Mehmet Aksoy: Hayır, tamamen insani kavramlar barındırıyordu heykel. Tüm mevzuyu kahve falı gibi okudukları için dediler ki; "Mehmet Aksoy Ermeni tehciri ya hatta işte Ermeni soykırımı olarak addedilen bu mevzuya karşı yaptı” ya da “İnsanlık Anıtı, Ermenilere el uzatıyor veya anıttaki bir el Türk ile diğeri Ermeni. Ermeni geri duruyor vs”. Hayır, ben sadece sanatsal mesaj vermek istiyordum. Tüm bu yorumlar ne sanatla ne heykelle ilgiliydi. Amaç işi politize edip çamur atmaktı. İçeriğe dair, forma dair, bütünlüğe dair o dönem hiçbir şey konuşulmadı. Entelektüellerin çoğu da ha keza…

"İnsanlık Anıtı savaşların acısını duyan bir heykeldi"

Peki orada ne vardı? Bizim gördüğümüz ya da sizin gördüğünüz neydi?

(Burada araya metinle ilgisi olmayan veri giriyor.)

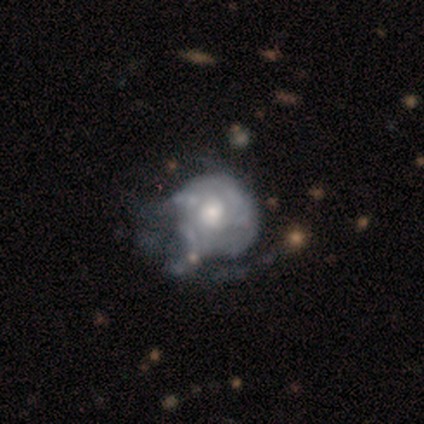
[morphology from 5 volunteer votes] This appears to be a smooth galaxy with no disk features (40%, tied with featured or disk) that is round (50%, tied with in between). Merging: major disturbance (50%).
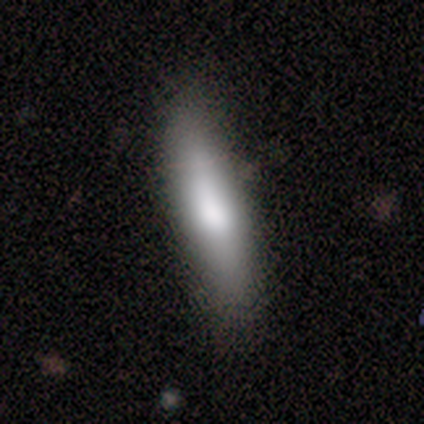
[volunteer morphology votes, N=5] This is clearly a smooth galaxy (80%). How rounded: possibly in between (50%, tied with cigar-shaped). Merging: clearly none (100%).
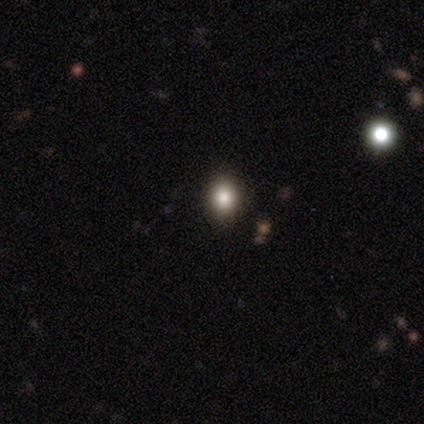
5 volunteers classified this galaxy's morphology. A smooth galaxy with no disk features (80%) that is in between round and cigar-shaped (75%).

Vote fractions:
- Smooth or featured? smooth: 80% / featured or disk: 20% / star or artifact: 0%
- How rounded? in between: 75% / round: 25% / cigar-shaped: 0%
- Merging? none: 100% / minor disturbance: 0% / major disturbance: 0% / merger: 0%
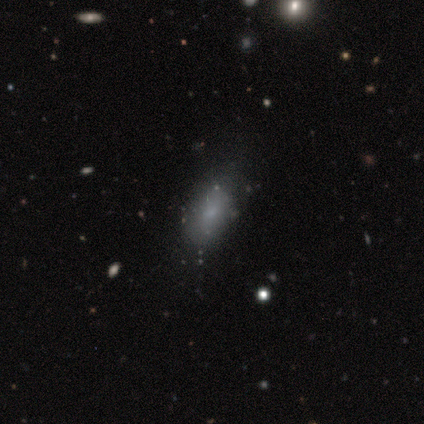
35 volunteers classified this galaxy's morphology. Volunteers were most divided on "merging": none: 59%, minor disturbance: 37%, major disturbance: 4%, merger: 0%. More confident: how rounded — in between (90%); smooth or featured — smooth (60%).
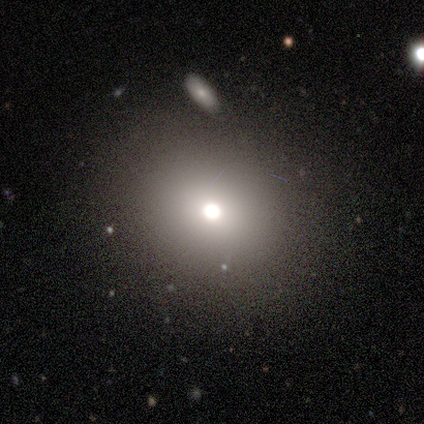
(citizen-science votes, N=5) A smooth galaxy with no disk features (60%) that is round (67%). Merging: none (100%).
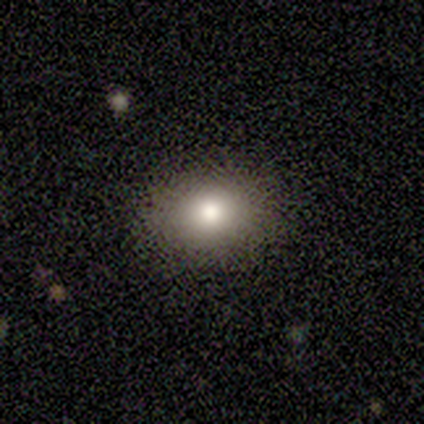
A smooth galaxy with no disk features (56%) that is in between round and cigar-shaped (100%). Merging: none (88%).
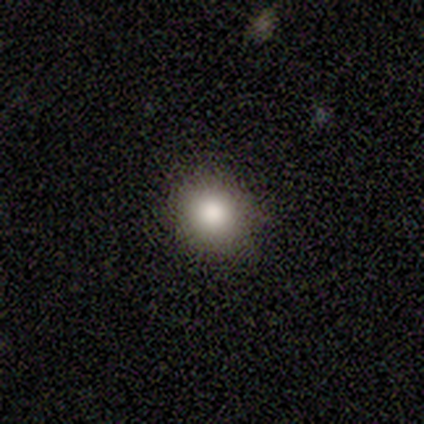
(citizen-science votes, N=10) Smooth or featured? smooth (100%)
How rounded? round (100%)
Merging? none (100%)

Mehmet Aksoy: Orada bir kere savaş karşıtı bir heykel vardı. Ermeni, Türk, Kürt, Rus, bilmem ne... Savaşın milliyeti ne olursa olsun insanı insan olmaktan çıkardığını, kardeşi kardeşe düşman ettiğini, hatta insanı kendine kendisine düşman ettiğini söyledim. Eserde, tam da orada ortadan ikiye bölünmüş bir insan vardı, iki insana dönüşmüştü. Bir bakıma kendi kendine karşı durmuş gibiydi. Aslına bakarsanız savaşlar da tam budur. İnsan nesli olarak düşünürseniz eğer kendi neslinden insanları vuruyorsun, öldürüyorsun, yani bir anlamda kendini öldürüyorsun!
 


Ben genel olarak savaşların tamamen karşısındayım. “Ermeni soykırımına karşı mısın?” Ya da “Evet mi, hayır mı?” soruları... Bunlar diyalektik olmayan sorular. Ben tarihçi filan değilim. Arşivler açılsın, bütün dünya arşivlerini açsın. Ermeniler açsın, Ruslar açsın, Türkler açsın, İngilizler açsın, Almanlar özellikle açsın. 1915… Osmanlı’nın o yıkım dönemine bakalım. Hepsini bir bütün olarak izlemek gerektiği kanaatindeyim. Doğu cephesinde, Sarıkamış'ta binlerce asker donarak ölmüş. Evet, savaşlar var, evet köy baskınları ve toplu katliamlar var. İki taraftan da… Bütün bunlara baktığımız zaman ben bir sanatçı olarak ne yaparım biliyor musun? Savaşın insanlar ne hale getirdiğini gösteririm, buradan bir insani durum çıkarmaya çalışırım, “Savaşı bitirelim, ocaklar sönmesin, kardeş kardeşi vurmasın” derim.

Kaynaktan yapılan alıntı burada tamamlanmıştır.